Fca, utili record: +260%

Trimestrale positiva per la multinazionale dell’auto. Profitti raddoppiati a 1,79 miliardi, in calo l’indebitamento. Confermati gli obiettivi industriali. Marchionne prepara la successione

Utili netti più che triplicati nel secondo trimestre per Fca, che conferma gli obiettivi per il 2017, con un fatturato visto in area 115-120 miliardi. Sono gli highlight di quanto reso noto dalla casa automobilistica italo americana al termine del CdA per approvare i risultati trimestrali. Nel primo semestre invece i profitti sono più che raddoppiati (+125%) rispetto al periodo analogo del 2016, attestandosi a 1,796 miliardi. Il gruppo automobilistico ha chiuso il secondo trimestre con utili pari a 1,155 miliardi, in crescita del 260% rispetto allo stesso periodo dell’anno scorso.

I ricavi netti, spiega Fca, nel secondo trimestre sono pari a 27,925 miliardi, in linea con aprile-giugno del 2016 (in calo del 2% a parità di cambi). Nel primo semestre i ricavi sono di 55,644 miliardi, in aumento del 2% su base annua. L’Ebit adjusted è in crescita del 15% a quota 1,867 miliardi, “trainato principalmente da Maserati e con tutti i settori in positivo”. Fca ha poi confermato gli obiettivi per l’intero esercizio 2017: previsti ricavi netti compresi tra i 115 e i 120 miliardi. L’Ebit adjusted atteso è superiore ai 7 miliardi, l’utile netto adjusted oltre quota 3 miliardi e l’indebitamento netto industriale inferiore a 2,5 miliardi.

Fca terrà un investor day “nella prima metà del 2018”, si legge nelle slide sui conti al 30 giugno presentate dal chief financial officer del gruppo, Richard Palmer, nella conference call con gli analisti. Nel corso della giornata Fca alzerà il velo sul piano industriale al 2022. L’amministratore delegato, Sergio Marchionne ha annunciato: “Nel prossimo semestre faremo capire al mercato cosa possiamo fare tra il 2018 e il 2022”, senza rispondere all’eventuale scorporo di marchi come Alfa Romeo o Maserati. “Non esistono restrizioni industriali, strutturali o di ingegneria che non permettano a Maserati e Alfa Romeo di stare assieme. Questo non significa molto. Non voglio discutere altro in termini di disaggregazione del gruppo”, ha affermato il top manager.

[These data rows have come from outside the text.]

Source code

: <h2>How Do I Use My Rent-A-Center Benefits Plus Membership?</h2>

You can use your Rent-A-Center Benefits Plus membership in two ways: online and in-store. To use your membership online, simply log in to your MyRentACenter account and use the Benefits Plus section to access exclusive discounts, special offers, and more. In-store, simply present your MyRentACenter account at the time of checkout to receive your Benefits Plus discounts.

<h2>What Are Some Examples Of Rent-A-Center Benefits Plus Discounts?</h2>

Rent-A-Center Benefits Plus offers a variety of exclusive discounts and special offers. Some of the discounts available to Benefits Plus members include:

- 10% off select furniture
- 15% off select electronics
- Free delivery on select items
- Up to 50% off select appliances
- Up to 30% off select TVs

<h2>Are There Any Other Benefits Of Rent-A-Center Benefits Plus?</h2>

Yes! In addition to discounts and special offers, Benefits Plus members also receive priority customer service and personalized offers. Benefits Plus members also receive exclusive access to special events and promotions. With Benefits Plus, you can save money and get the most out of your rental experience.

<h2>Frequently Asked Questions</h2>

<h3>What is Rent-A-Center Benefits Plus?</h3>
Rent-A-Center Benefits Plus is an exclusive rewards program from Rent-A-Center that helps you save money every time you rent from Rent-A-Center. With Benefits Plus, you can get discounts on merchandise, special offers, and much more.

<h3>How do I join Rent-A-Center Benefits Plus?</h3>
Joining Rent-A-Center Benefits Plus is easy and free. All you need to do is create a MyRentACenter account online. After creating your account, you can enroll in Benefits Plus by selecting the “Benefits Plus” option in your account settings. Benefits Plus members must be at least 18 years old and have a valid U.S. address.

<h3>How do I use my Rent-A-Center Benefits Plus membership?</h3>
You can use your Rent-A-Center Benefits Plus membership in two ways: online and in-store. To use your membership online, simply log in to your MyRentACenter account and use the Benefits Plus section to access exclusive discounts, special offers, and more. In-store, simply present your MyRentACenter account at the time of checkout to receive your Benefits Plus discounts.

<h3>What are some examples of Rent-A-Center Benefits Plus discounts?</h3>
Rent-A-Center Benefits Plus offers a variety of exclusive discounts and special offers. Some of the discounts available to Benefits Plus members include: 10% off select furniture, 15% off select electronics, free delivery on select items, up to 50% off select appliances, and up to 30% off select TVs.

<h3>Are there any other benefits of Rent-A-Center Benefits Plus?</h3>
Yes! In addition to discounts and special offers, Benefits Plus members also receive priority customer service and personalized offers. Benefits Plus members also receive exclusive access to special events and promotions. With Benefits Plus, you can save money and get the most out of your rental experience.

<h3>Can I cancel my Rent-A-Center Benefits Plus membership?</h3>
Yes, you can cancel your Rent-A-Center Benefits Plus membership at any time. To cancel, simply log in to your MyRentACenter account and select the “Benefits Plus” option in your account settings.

La scadenza per l’uscita di Marchionne “non cambia, non sarò qui a presentare i conti del 2019”. L’ad ha indicato più volte l'assemblea del 2019, sui conti del 2018, come termine ultimo del suo mandato di capo azienda. “Certo, se spuntasse una questione importante sarebbe inevitabile rimaner”", ha ammesso Marchionne in via ipotetica. Ma, ha proseguito il manager con il maglioncino, “sono fiducioso che troveremo il successore”.

Dal 2019 saranno disponibili dei modelli elettrici di Maserati. La casa del Tridente, ha spiegato Marchionne, “è una parte integrante del gruppo e una parte integrante della strategia di elettrificazione del gruppo”.